Work item: Using the material below, return exactly the lines between the one holding "<!-- path-far2 -->" and the one holding "M91,410L106,432L98,464L32,479L53,699L0,718V687L15,456Z", inclusive, and no others.

Records to process:

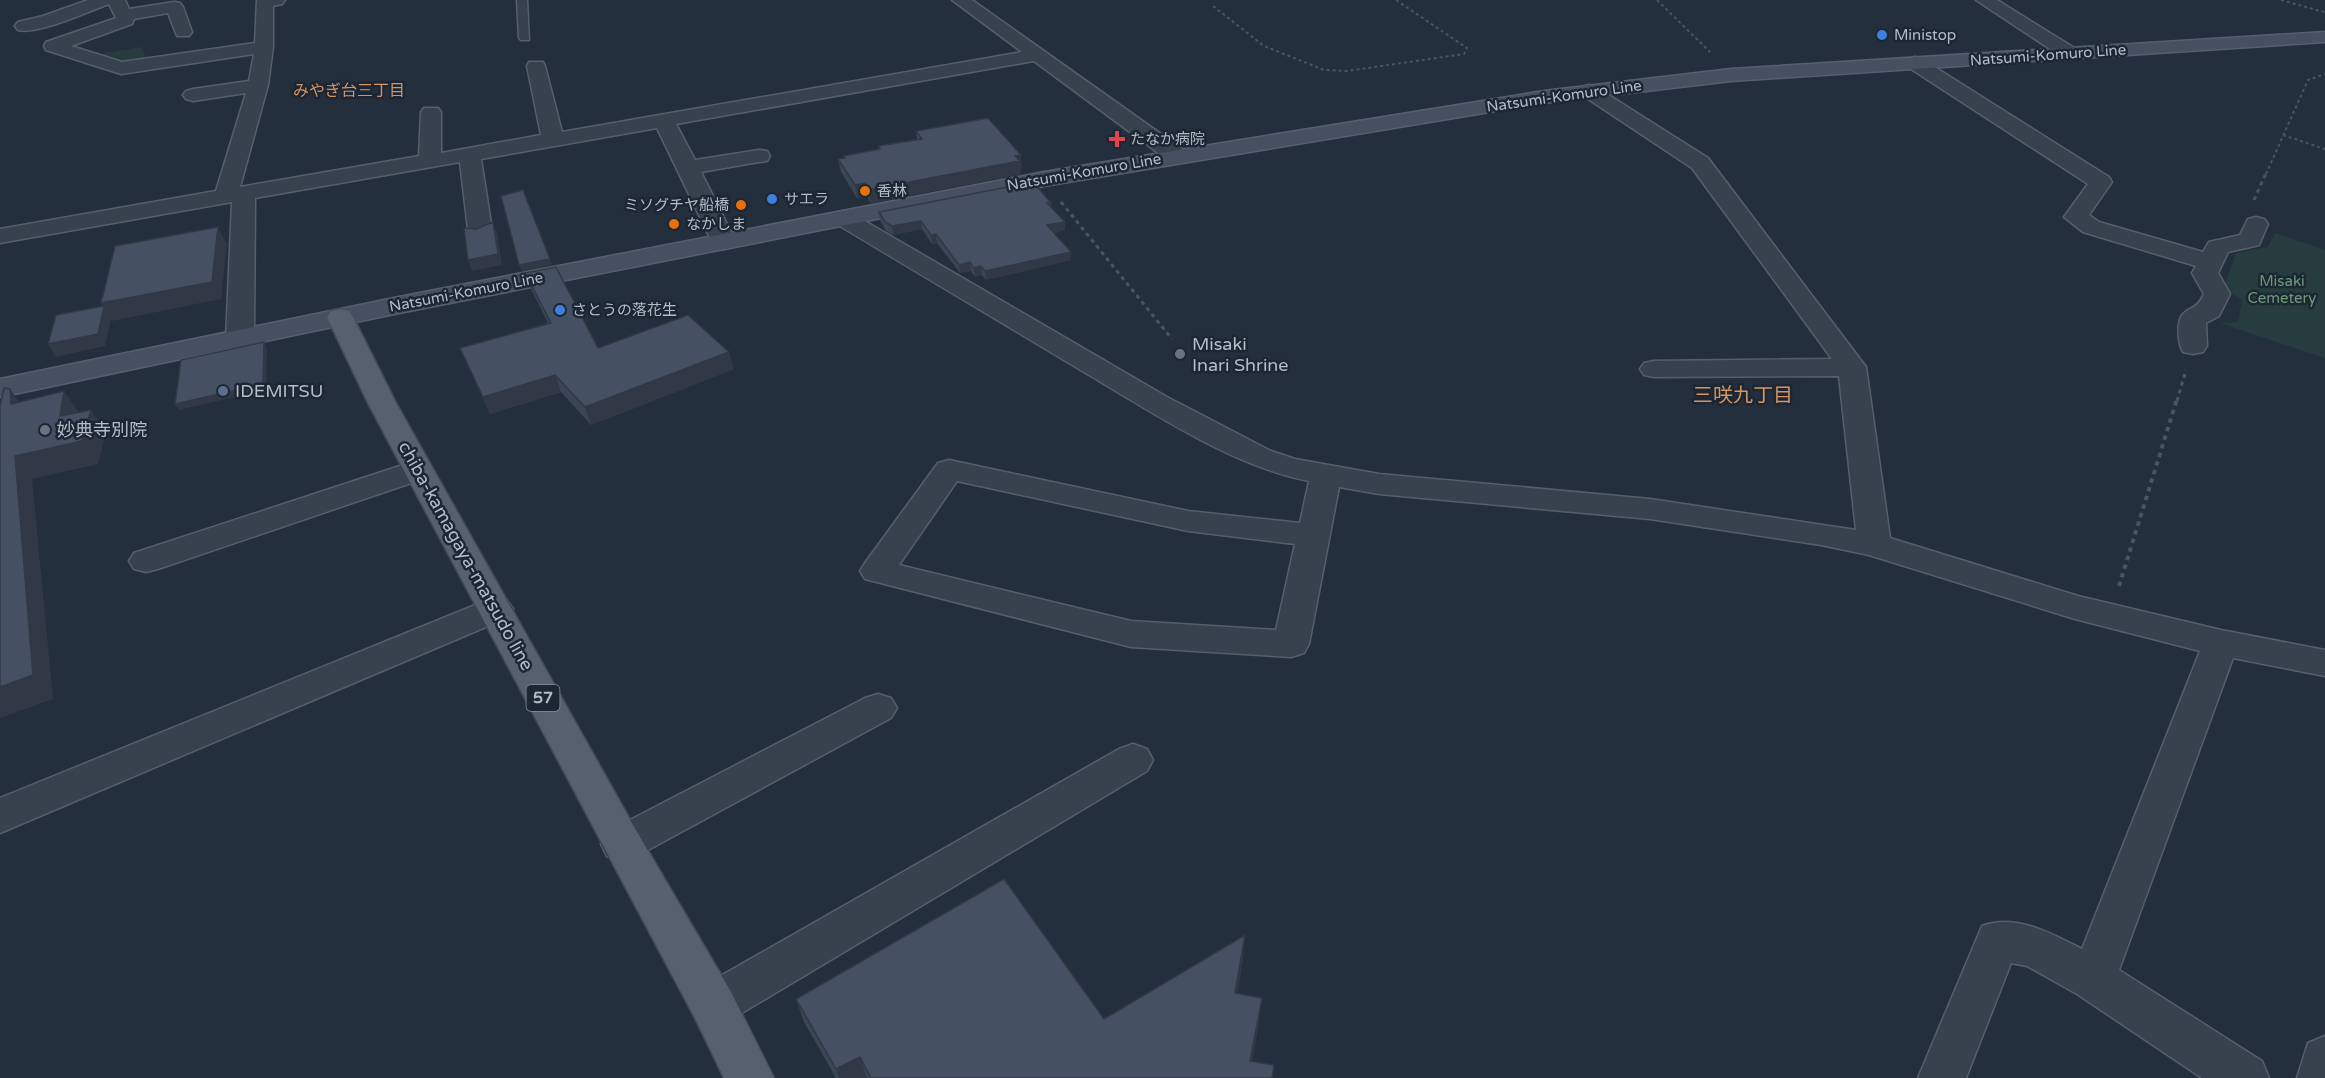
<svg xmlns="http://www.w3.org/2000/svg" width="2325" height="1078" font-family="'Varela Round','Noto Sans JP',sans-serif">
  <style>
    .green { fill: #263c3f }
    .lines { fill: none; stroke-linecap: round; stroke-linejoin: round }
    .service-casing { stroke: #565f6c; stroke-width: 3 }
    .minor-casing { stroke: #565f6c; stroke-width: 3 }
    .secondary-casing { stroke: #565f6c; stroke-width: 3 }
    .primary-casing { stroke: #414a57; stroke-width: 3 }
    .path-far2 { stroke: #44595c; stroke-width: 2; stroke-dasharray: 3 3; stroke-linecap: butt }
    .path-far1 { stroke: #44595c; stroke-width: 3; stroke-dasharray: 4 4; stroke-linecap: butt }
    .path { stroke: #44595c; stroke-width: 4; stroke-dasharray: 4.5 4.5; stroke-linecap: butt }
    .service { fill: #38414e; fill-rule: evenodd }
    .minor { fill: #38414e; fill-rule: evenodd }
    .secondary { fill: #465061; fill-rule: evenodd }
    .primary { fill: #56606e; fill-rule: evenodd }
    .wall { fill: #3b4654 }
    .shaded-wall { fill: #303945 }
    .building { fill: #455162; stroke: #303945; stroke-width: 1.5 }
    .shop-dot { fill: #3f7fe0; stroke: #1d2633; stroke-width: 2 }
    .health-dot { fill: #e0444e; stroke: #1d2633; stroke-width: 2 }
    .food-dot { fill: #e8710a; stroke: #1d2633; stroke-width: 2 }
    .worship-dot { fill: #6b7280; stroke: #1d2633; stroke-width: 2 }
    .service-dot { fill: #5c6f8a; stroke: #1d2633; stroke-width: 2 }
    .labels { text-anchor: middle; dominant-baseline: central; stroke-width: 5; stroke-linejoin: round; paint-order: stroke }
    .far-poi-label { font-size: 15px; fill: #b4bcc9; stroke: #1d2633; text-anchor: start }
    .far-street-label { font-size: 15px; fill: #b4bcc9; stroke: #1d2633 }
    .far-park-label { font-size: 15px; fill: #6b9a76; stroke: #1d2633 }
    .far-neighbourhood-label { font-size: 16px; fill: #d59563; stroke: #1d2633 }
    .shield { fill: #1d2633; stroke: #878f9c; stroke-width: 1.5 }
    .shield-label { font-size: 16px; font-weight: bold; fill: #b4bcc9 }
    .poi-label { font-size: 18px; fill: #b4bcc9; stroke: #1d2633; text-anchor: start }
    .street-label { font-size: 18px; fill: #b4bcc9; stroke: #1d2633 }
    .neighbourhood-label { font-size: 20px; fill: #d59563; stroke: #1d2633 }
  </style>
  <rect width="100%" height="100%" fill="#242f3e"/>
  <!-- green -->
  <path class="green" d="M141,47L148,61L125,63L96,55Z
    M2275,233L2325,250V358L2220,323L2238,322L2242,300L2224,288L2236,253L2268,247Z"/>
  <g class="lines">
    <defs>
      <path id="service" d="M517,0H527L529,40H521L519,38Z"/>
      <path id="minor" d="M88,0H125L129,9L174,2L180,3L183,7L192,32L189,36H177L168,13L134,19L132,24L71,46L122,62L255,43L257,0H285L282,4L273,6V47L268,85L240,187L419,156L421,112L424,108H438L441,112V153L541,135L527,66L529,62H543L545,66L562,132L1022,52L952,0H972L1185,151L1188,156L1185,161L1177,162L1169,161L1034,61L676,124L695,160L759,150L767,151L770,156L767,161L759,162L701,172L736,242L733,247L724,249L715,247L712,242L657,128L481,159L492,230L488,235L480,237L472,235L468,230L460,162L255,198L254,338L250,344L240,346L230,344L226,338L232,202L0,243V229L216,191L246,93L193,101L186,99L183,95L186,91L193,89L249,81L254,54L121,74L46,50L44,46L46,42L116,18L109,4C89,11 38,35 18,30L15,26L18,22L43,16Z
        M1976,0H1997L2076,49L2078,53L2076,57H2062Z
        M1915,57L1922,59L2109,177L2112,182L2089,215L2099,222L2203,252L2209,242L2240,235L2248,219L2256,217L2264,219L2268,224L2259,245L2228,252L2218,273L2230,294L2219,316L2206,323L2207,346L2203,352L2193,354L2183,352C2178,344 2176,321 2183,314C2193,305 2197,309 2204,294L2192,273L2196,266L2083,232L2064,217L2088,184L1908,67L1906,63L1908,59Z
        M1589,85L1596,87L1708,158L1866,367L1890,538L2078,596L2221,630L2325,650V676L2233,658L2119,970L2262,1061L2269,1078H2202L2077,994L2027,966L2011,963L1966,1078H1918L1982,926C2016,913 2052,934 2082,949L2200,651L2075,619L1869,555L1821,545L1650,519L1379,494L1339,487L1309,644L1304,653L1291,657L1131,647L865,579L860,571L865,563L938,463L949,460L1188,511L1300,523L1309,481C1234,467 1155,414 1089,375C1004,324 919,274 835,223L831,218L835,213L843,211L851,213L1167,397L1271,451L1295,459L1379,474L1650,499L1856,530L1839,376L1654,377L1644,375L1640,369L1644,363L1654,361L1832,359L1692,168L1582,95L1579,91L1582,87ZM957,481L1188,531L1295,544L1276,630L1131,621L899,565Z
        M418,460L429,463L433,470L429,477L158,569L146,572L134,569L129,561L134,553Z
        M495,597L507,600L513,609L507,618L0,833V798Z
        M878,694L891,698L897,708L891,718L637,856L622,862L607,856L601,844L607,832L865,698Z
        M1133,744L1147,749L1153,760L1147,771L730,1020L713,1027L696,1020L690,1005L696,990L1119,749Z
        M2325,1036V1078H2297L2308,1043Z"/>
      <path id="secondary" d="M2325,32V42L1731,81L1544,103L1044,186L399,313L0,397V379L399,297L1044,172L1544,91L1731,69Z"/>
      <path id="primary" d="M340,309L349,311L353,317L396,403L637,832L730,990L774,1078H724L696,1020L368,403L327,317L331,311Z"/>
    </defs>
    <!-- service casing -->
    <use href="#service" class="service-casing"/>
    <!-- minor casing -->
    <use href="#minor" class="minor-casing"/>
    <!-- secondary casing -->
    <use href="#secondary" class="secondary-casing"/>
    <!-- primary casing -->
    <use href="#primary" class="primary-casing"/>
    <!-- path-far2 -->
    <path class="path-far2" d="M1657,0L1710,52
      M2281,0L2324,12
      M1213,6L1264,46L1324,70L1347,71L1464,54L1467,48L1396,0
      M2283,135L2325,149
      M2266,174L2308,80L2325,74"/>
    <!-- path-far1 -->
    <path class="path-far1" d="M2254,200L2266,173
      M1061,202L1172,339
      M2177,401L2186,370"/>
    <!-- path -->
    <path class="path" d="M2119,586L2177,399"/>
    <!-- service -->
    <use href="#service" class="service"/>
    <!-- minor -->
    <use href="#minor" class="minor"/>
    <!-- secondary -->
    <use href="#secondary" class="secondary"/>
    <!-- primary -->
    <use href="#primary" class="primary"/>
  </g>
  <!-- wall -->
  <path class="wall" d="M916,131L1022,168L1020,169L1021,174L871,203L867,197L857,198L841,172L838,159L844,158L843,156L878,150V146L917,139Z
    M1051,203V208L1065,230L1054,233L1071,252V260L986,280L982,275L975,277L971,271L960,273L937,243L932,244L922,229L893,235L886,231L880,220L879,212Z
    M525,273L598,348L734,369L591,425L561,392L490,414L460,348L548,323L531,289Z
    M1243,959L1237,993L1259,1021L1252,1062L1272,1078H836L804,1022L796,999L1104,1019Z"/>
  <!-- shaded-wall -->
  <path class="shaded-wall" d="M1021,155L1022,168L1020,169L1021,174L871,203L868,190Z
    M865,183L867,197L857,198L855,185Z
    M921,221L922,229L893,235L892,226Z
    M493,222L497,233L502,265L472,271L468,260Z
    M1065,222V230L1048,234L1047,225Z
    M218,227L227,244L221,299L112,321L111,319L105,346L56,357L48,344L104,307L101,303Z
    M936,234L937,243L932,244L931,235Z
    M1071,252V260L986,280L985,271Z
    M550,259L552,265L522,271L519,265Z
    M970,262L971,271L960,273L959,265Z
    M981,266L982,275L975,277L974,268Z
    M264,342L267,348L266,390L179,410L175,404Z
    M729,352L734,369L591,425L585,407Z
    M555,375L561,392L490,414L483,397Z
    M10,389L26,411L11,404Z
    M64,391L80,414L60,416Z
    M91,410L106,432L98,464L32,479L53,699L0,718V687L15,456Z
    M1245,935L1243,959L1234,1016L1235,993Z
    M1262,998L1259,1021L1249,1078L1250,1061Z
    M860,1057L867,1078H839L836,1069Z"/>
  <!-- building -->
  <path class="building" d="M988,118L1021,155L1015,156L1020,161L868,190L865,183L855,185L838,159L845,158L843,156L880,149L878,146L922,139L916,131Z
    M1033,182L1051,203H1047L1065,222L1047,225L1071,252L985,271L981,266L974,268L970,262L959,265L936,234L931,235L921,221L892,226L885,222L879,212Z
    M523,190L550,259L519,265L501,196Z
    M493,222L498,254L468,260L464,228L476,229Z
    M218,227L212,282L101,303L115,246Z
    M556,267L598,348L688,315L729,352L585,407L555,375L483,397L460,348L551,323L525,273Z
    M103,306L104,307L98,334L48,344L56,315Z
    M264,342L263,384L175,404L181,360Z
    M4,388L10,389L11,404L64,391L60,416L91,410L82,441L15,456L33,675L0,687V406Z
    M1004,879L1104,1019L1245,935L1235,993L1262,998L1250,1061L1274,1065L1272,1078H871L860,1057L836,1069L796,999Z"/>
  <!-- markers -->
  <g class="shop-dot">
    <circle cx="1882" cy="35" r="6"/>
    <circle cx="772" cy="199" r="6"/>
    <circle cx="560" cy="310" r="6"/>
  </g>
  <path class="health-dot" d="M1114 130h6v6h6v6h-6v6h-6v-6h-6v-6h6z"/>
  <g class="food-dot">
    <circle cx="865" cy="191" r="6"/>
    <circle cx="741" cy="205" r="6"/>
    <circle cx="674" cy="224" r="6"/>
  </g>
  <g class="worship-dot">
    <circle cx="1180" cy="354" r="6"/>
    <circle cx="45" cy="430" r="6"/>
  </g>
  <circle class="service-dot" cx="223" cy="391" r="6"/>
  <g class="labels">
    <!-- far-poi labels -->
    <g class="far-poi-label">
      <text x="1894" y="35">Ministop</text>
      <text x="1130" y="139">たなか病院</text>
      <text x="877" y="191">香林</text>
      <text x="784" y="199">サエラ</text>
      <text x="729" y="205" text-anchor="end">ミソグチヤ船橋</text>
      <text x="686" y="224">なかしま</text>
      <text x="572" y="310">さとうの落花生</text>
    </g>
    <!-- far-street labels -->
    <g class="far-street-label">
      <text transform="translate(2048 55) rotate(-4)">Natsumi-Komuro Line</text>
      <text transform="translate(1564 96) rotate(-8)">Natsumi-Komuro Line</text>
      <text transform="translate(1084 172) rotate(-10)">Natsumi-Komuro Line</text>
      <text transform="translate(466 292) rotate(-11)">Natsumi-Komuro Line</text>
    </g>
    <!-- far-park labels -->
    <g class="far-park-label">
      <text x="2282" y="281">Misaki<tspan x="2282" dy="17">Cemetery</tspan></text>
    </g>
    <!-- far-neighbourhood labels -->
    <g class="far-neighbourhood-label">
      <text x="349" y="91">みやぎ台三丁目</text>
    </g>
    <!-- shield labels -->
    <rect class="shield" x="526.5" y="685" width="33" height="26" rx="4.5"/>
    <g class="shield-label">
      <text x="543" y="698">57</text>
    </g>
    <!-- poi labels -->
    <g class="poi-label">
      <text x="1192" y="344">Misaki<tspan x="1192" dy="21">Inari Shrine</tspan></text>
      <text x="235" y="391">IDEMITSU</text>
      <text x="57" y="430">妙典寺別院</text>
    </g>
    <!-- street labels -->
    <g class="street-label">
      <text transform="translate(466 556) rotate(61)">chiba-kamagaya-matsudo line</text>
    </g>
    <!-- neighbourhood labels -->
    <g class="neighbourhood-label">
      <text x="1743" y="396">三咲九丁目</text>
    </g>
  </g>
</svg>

Output of the task:
    <!-- path-far2 -->
    <path class="path-far2" d="M1657,0L1710,52
      M2281,0L2324,12
      M1213,6L1264,46L1324,70L1347,71L1464,54L1467,48L1396,0
      M2283,135L2325,149
      M2266,174L2308,80L2325,74"/>
    <!-- path-far1 -->
    <path class="path-far1" d="M2254,200L2266,173
      M1061,202L1172,339
      M2177,401L2186,370"/>
    <!-- path -->
    <path class="path" d="M2119,586L2177,399"/>
    <!-- service -->
    <use href="#service" class="service"/>
    <!-- minor -->
    <use href="#minor" class="minor"/>
    <!-- secondary -->
    <use href="#secondary" class="secondary"/>
    <!-- primary -->
    <use href="#primary" class="primary"/>
  </g>
  <!-- wall -->
  <path class="wall" d="M916,131L1022,168L1020,169L1021,174L871,203L867,197L857,198L841,172L838,159L844,158L843,156L878,150V146L917,139Z
    M1051,203V208L1065,230L1054,233L1071,252V260L986,280L982,275L975,277L971,271L960,273L937,243L932,244L922,229L893,235L886,231L880,220L879,212Z
    M525,273L598,348L734,369L591,425L561,392L490,414L460,348L548,323L531,289Z
    M1243,959L1237,993L1259,1021L1252,1062L1272,1078H836L804,1022L796,999L1104,1019Z"/>
  <!-- shaded-wall -->
  <path class="shaded-wall" d="M1021,155L1022,168L1020,169L1021,174L871,203L868,190Z
    M865,183L867,197L857,198L855,185Z
    M921,221L922,229L893,235L892,226Z
    M493,222L497,233L502,265L472,271L468,260Z
    M1065,222V230L1048,234L1047,225Z
    M218,227L227,244L221,299L112,321L111,319L105,346L56,357L48,344L104,307L101,303Z
    M936,234L937,243L932,244L931,235Z
    M1071,252V260L986,280L985,271Z
    M550,259L552,265L522,271L519,265Z
    M970,262L971,271L960,273L959,265Z
    M981,266L982,275L975,277L974,268Z
    M264,342L267,348L266,390L179,410L175,404Z
    M729,352L734,369L591,425L585,407Z
    M555,375L561,392L490,414L483,397Z
    M10,389L26,411L11,404Z
    M64,391L80,414L60,416Z
    M91,410L106,432L98,464L32,479L53,699L0,718V687L15,456Z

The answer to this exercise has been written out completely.